[EXERCISE]:
Below are records with pictures; copy word for word only the lines between the line with "pyautogui.press('a')" and the line with "pyautogui.scroll(2, 822, 371)", inclusive, and drop the pictures.

Data items
#####

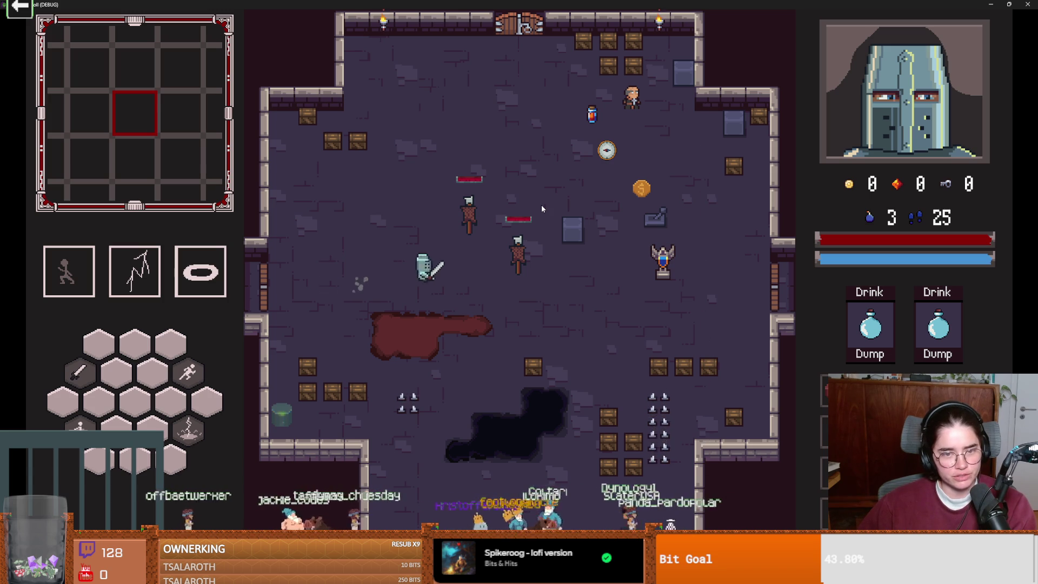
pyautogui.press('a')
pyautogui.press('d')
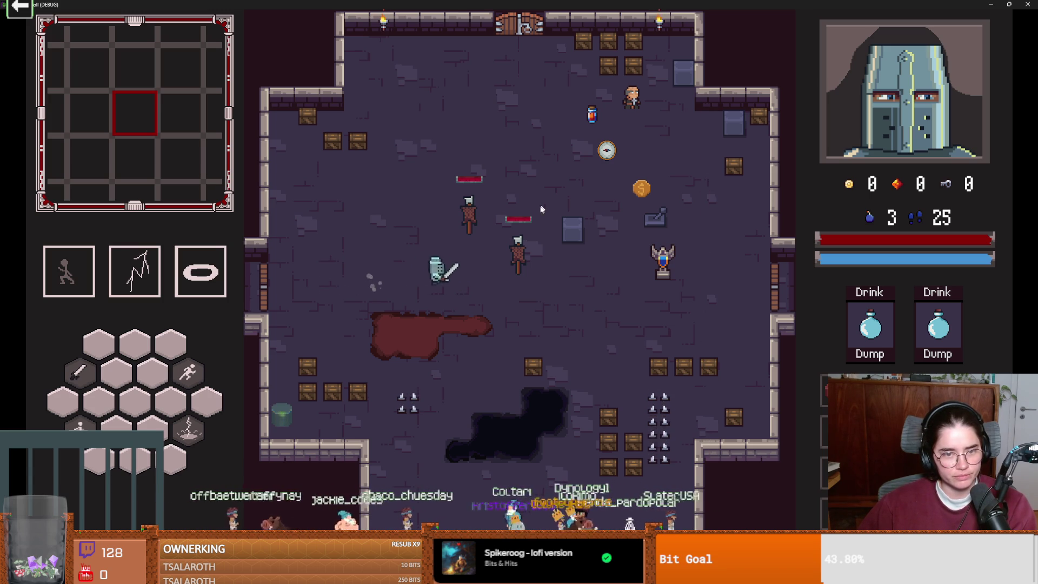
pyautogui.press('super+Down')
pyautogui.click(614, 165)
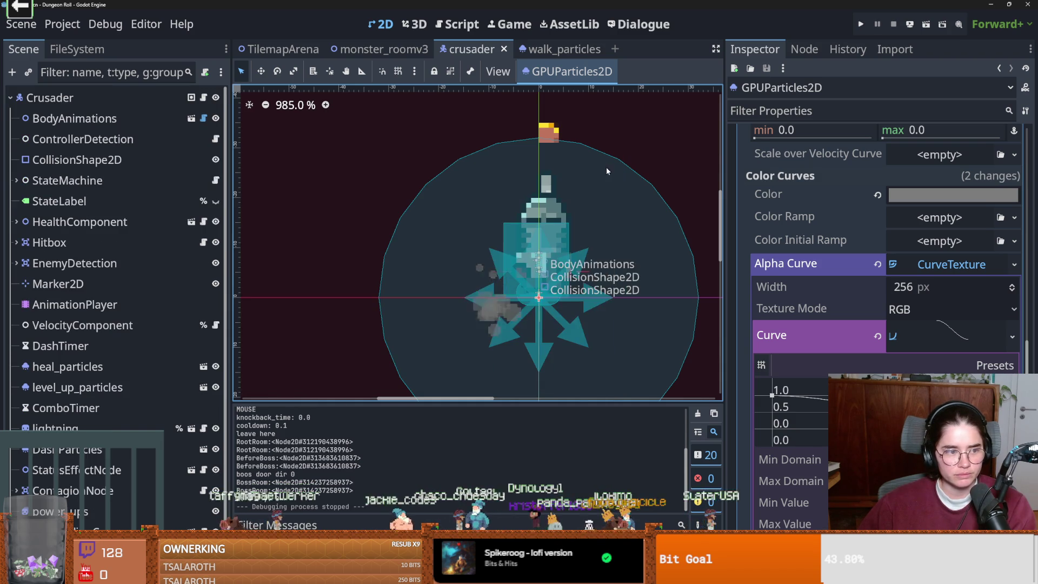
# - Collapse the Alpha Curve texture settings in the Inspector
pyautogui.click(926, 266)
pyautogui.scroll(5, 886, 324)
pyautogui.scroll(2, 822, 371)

#####

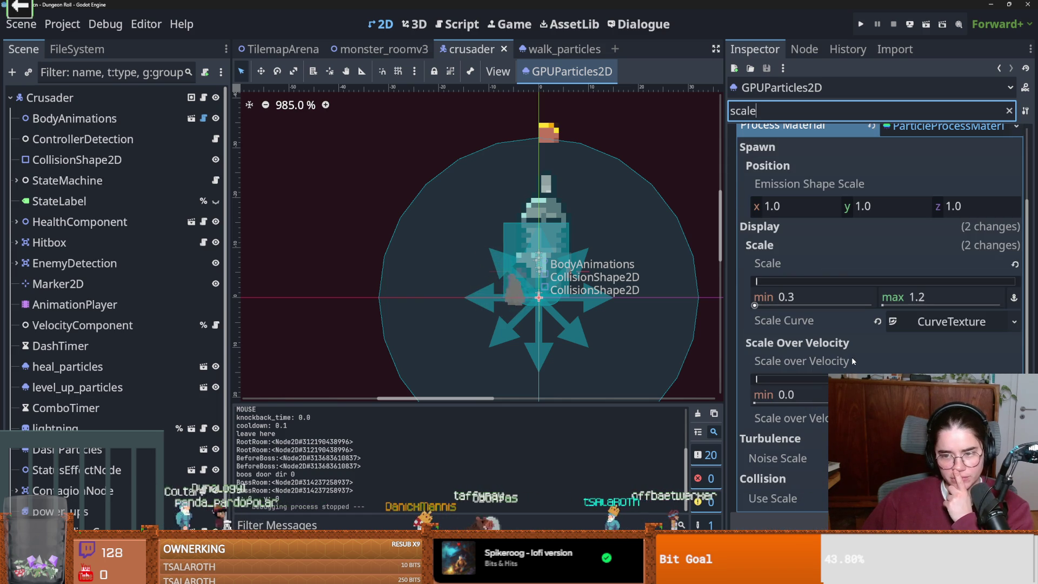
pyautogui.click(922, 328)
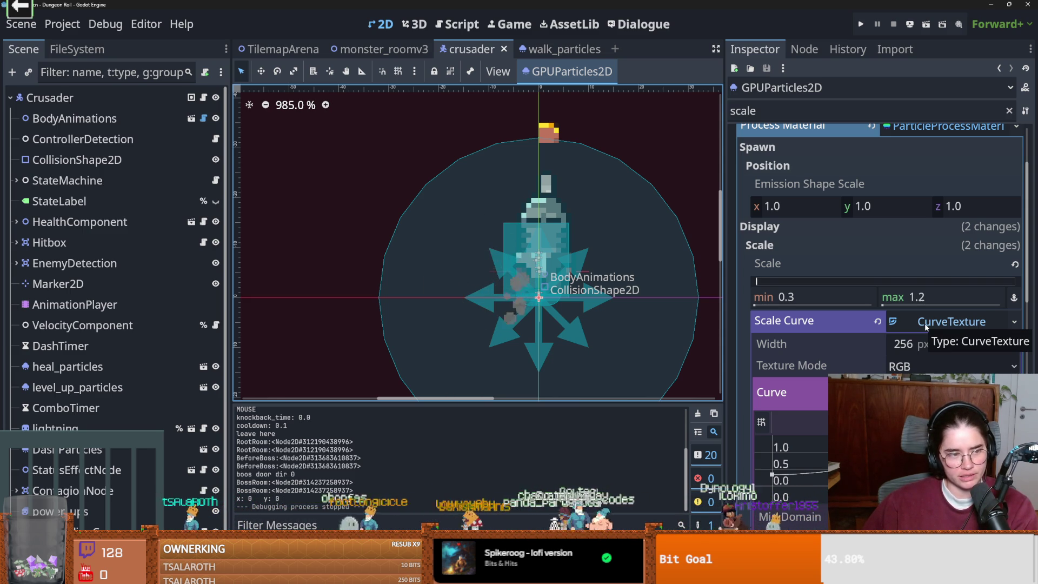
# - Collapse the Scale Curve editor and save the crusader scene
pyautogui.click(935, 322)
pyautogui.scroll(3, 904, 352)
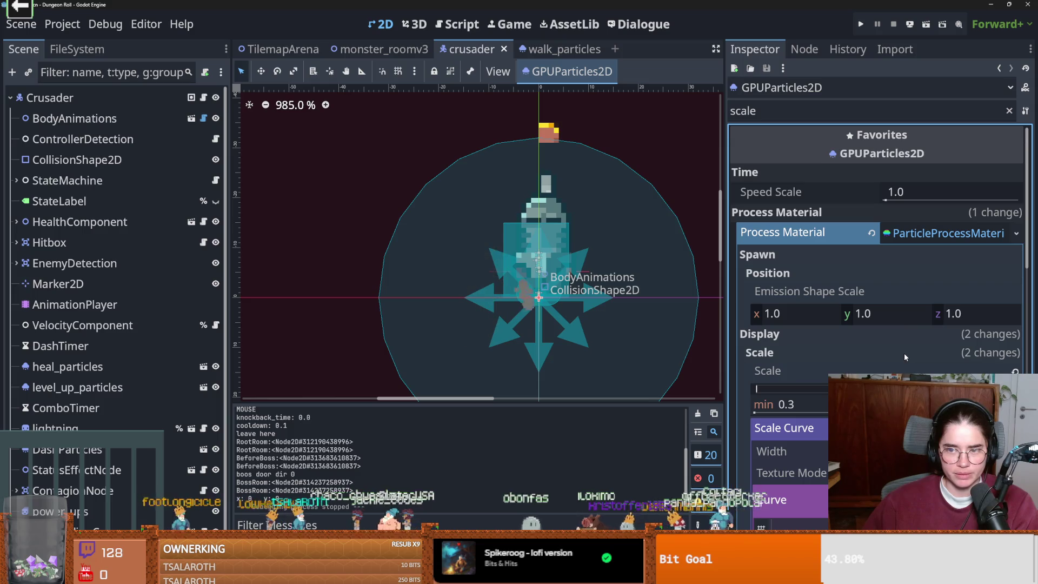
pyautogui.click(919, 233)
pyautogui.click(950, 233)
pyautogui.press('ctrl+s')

#####

[ANSWER TO THIS TASK]:
pyautogui.press('a')
pyautogui.press('d')
pyautogui.press('super+Down')
pyautogui.click(614, 165)
# - Collapse the Alpha Curve texture settings in the Inspector
pyautogui.click(926, 266)
pyautogui.scroll(5, 886, 324)
pyautogui.scroll(2, 822, 371)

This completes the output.